> [ABOUT THIS EXERCISE]:
Given the entries that follow, write out exactly the lines starting at the one containing "calendar: none [394,624,493,783]" and ending at the one containing "pouf: present [39,134,110,221]", both ends included, and only those.

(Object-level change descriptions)
#####
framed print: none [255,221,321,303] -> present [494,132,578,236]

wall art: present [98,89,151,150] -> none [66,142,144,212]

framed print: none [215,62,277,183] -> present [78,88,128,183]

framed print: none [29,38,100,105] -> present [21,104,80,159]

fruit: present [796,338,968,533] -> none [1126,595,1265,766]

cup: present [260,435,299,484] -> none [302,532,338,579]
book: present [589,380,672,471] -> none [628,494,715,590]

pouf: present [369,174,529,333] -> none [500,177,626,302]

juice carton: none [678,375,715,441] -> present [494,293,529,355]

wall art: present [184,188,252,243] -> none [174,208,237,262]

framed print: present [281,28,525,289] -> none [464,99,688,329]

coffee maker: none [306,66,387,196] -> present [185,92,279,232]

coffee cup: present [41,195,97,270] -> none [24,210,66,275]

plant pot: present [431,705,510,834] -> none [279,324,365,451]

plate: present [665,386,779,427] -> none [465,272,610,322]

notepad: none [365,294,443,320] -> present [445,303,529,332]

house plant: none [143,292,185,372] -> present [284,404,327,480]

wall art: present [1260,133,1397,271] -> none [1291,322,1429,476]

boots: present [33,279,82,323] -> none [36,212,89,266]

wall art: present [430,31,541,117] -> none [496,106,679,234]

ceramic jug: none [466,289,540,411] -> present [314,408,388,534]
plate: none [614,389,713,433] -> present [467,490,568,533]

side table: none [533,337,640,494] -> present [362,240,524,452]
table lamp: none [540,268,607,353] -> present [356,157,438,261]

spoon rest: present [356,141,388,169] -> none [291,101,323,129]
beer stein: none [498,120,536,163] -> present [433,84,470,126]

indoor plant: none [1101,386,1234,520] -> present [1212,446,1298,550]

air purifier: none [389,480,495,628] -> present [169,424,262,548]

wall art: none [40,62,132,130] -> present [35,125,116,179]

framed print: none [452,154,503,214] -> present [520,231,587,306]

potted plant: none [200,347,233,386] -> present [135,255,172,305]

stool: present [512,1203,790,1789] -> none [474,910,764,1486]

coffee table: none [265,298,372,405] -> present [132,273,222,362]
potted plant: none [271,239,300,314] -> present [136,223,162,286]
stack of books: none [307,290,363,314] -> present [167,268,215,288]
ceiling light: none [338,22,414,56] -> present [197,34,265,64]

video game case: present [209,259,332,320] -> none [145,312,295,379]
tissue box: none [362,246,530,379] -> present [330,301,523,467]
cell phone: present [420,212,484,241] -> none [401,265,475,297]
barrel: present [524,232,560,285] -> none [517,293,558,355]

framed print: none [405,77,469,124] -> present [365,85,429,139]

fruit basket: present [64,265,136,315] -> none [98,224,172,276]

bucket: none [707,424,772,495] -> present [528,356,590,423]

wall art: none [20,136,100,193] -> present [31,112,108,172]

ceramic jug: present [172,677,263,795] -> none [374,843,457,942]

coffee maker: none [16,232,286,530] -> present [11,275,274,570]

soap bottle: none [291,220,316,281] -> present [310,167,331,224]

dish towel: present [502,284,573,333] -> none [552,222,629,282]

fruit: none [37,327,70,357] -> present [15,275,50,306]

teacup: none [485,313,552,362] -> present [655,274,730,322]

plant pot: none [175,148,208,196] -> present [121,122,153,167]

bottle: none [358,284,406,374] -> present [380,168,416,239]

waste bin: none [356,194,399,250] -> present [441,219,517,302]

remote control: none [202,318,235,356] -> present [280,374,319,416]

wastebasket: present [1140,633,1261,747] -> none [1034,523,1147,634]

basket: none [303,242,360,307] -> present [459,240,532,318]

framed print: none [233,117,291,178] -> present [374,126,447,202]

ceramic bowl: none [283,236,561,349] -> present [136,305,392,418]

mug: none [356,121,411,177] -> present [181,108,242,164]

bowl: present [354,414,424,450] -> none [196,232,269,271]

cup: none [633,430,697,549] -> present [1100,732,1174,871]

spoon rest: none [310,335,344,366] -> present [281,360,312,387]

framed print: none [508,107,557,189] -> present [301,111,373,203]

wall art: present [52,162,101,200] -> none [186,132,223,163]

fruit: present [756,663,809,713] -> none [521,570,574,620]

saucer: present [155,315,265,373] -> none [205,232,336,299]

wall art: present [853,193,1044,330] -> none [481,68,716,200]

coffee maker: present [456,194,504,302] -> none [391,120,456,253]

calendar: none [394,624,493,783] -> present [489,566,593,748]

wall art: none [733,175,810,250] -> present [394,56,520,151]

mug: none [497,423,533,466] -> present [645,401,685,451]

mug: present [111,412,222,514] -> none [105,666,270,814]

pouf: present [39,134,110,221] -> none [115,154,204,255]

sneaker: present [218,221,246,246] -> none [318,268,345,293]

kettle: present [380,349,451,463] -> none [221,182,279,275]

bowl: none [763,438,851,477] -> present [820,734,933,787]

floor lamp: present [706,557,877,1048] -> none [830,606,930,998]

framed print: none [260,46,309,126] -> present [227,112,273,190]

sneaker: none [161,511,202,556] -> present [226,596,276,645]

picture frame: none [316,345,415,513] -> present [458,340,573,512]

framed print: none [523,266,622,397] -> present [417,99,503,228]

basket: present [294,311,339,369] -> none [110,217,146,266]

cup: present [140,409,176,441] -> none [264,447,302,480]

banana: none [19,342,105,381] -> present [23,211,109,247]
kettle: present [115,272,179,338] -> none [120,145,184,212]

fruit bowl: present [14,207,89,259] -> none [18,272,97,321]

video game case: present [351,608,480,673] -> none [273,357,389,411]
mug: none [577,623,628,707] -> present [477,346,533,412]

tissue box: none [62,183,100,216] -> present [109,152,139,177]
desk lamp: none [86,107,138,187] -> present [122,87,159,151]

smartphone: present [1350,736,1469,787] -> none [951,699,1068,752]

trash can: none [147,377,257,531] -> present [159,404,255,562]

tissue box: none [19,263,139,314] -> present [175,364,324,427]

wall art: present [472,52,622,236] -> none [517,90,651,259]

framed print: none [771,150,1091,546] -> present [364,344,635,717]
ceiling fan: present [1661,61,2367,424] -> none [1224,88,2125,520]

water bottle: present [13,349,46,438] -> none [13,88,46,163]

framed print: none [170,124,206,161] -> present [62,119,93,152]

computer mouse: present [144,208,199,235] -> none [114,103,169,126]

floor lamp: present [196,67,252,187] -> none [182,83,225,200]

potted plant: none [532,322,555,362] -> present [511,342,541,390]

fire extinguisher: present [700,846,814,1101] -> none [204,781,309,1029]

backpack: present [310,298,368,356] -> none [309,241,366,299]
#####
> [WRITTEN ANSWER]:
calendar: none [394,624,493,783] -> present [489,566,593,748]

wall art: none [733,175,810,250] -> present [394,56,520,151]

mug: none [497,423,533,466] -> present [645,401,685,451]

mug: present [111,412,222,514] -> none [105,666,270,814]

pouf: present [39,134,110,221] -> none [115,154,204,255]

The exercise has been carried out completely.